Исходный текст:

───

Впоследствии идеалы Толстого привели и его самого, и тех, кто поддался гениальной толстовской способности убеждать, к систематически неверному истолкованию того, чем занимались или должны были заниматься и сам Толстой, и другие. Никто не может пенять на Толстого: мол, оставил читателю толику сомнения касаемо своих мыслей по этому поводу: толстовские взгляды на сей предмет подробно излагаются во всех его дискурсивных произведениях — дневниках, записанных друзьями и почитателями obiter dicta[54], автобиографических заметках и очерках, трактатах на общественные и религиозные темы, литературно-критических статьях, письмах к частным и официальным лицам. Но конфликт между тем, чем Толстой был на деле, и тем, во что он верил, нигде не проявляется столь отчетливо, как во взглядах Толстого на историю, коим посвящено немало самых блистательных и парадоксальных толстовских страниц. Данный очерк — попытка разобраться в исторических доктринах Толстого, рассмотреть и соображения, понудившие писателя придерживаться именно этих, а не иных взглядов, и отдельные возможные источники упомянутых соображений. Говоря короче, я пытаюсь принимать отношение Толстого к истории с той степенью серьезности, которой сам Толстой ожидал от читателей, — хотя и с несколько иной целью: мне хочется поглядеть, какой свет они проливают на одного-единствен- ного гениального человека, а не на участь и судьбу человечества, взятого в целом.

───

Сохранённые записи
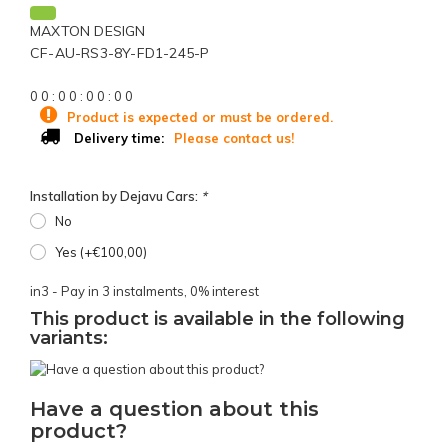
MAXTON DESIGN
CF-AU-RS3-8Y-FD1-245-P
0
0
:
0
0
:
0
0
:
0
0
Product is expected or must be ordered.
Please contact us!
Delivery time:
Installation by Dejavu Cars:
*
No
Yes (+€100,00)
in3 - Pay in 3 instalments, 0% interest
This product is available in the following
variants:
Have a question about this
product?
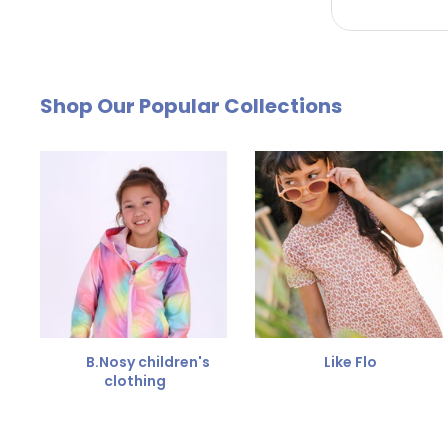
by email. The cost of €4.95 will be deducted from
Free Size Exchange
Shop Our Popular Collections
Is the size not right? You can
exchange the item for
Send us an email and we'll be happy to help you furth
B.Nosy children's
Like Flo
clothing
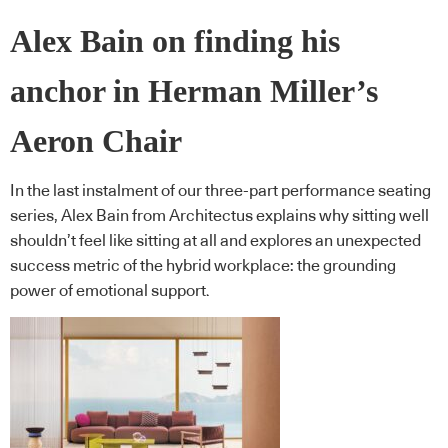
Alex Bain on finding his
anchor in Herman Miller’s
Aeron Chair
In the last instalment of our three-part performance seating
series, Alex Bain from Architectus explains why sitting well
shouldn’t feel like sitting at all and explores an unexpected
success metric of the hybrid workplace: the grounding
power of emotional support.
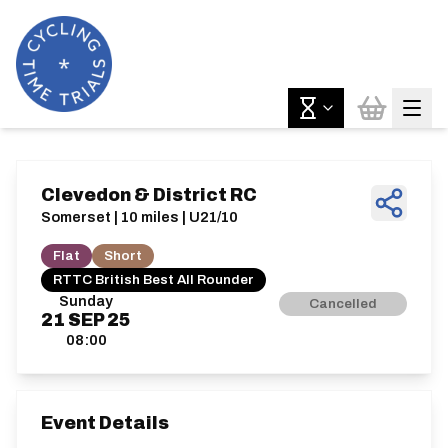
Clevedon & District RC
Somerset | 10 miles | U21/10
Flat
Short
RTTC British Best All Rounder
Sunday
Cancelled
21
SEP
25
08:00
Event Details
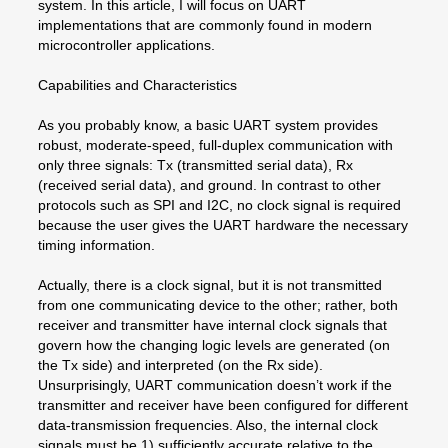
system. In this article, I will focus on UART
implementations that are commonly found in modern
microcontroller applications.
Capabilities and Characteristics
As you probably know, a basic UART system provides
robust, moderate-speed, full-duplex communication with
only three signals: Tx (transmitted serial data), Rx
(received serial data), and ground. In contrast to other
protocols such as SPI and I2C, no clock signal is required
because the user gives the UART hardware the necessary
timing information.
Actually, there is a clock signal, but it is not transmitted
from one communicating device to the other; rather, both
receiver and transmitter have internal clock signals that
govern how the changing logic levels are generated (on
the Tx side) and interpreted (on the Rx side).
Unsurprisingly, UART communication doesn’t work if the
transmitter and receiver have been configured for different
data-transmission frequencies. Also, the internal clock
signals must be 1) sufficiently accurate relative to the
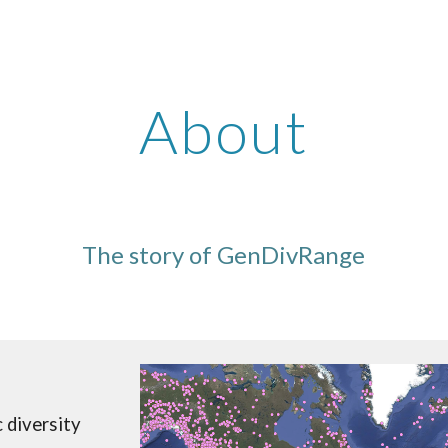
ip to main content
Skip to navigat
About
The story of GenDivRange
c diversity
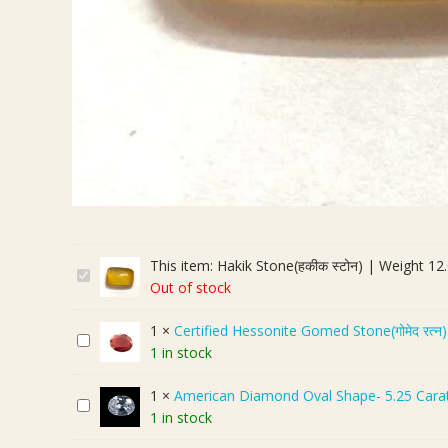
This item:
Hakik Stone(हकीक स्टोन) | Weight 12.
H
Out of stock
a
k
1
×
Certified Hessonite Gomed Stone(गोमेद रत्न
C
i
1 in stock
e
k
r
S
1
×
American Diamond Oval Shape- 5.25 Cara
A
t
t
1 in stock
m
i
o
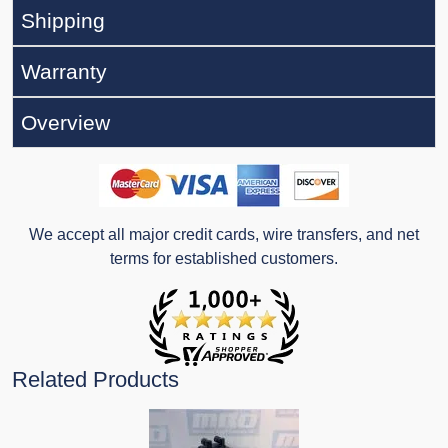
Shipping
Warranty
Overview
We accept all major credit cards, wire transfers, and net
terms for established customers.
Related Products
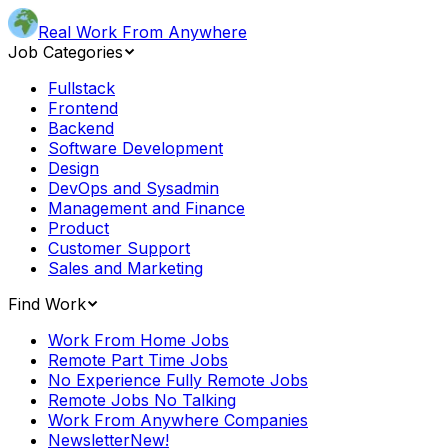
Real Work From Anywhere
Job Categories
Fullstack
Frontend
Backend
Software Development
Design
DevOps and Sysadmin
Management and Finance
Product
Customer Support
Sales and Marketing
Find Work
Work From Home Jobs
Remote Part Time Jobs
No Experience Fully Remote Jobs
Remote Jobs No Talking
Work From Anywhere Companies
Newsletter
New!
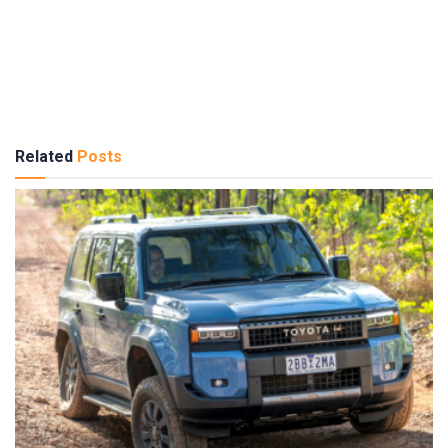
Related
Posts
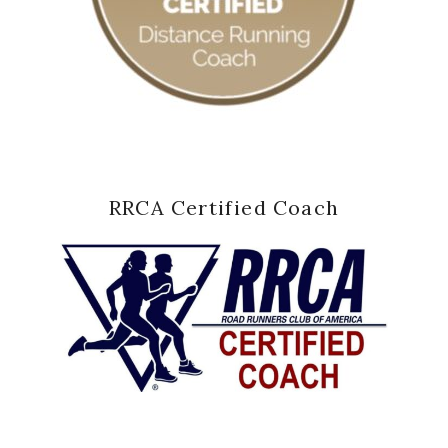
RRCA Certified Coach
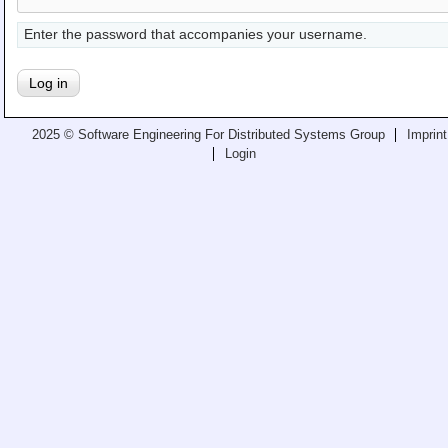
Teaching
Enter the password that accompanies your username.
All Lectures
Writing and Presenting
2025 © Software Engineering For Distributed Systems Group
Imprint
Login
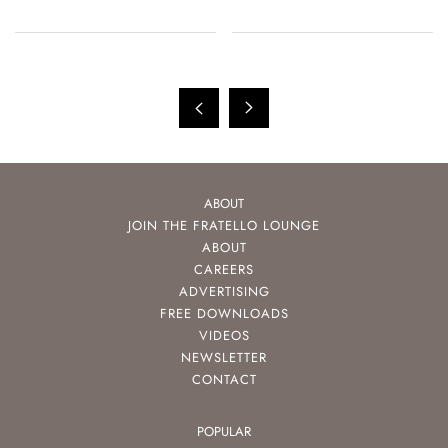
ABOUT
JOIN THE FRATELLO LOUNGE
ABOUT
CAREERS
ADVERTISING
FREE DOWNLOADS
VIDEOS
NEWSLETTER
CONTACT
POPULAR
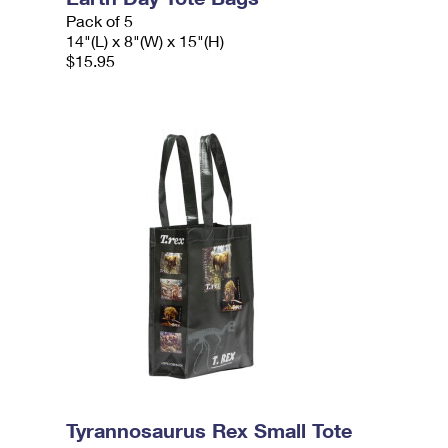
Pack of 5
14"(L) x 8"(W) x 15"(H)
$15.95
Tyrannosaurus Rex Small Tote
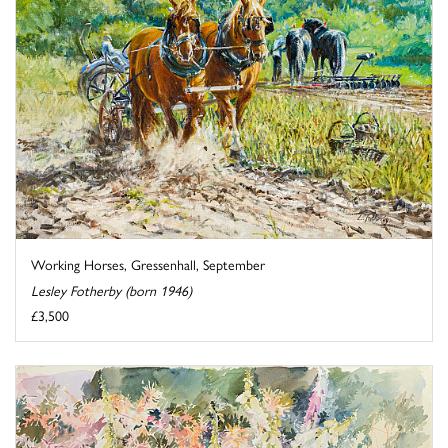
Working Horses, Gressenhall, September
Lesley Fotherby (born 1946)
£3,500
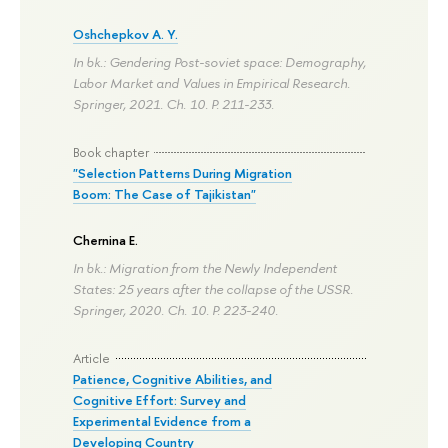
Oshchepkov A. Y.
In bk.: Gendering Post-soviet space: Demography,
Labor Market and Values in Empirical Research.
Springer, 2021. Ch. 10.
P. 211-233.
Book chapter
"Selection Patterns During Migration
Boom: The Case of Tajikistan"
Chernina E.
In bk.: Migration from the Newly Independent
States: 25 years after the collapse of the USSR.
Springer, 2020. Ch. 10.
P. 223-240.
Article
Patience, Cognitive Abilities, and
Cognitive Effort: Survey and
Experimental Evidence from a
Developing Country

───

Что сделать:
1 > В чём, согласно тексту о Толстом, отчетливее всего проявляется конфликт между тем, чем Толстой был на деле, и тем, во что он верил?
2 > Продолжите текст о Толстом, начав сразу после его последнего предложения.

Ответы на задания:
1 > Во взглядах Толстого на историю, которым посвящено немало самых блистательных и парадоксальных его страниц.

2 >
п
В целом историческая философия Толстого не удостоилась внимания, заслуживаемого ею, — ни как воззрение, представляющее самостоятельный интерес, ни как событие в истории человеческой мысли, ни даже как один из элементов собственного толстовского развития[55]. Те, кто видят в Толстом главным образом романиста, иногда рассматривали исторические и философские рассуждения, рассыпанные по страницам «Войны и мира», лишь как несуразные перерывы рассказа, как досадное стремление безо всякой нужды уклоняться в сторону, характерное для этого великого, но чересчур упрямого и самоуверенного писателя, как неуклюжую, доморощенную метафизику, почти — либо начисто — лишенную самостоятельной ценности, глубоко безвкусную и всецело чуждую общему замыслу и строю эпопеи. Тургенев, находивший и личность и творчество Толстого отталкивающими — хотя в позднейшие годы он легко и охотно признавал, что писатель Толстой гениален, — возглавлял ругателей. В письмах к Павлу Анненкову[56] Тургенев говорит о «шарлатанстве» Толстого, зовет его исторические изыскания — на которые «публика» простодушно «попалась» — «кукольной комедией» и «фокусом», коими «автодидакт», не имевший настоящих познаний, неумело разбавил свой роман. Тургенев торопится прибавить: конечно, все выкупается блистательным гением Толстого-художника, — но тут же следует и порицание: Толстой, мол, «непременно оседлает какую-нибудь палочку, придумает какую-нибудь одну систему, которая, по-видимому, все разрешает очень просто, как например исторический фатализм, да и пошел писать! Там, где он касается земли, он, как Антей, снова получает все свои силы... »[57].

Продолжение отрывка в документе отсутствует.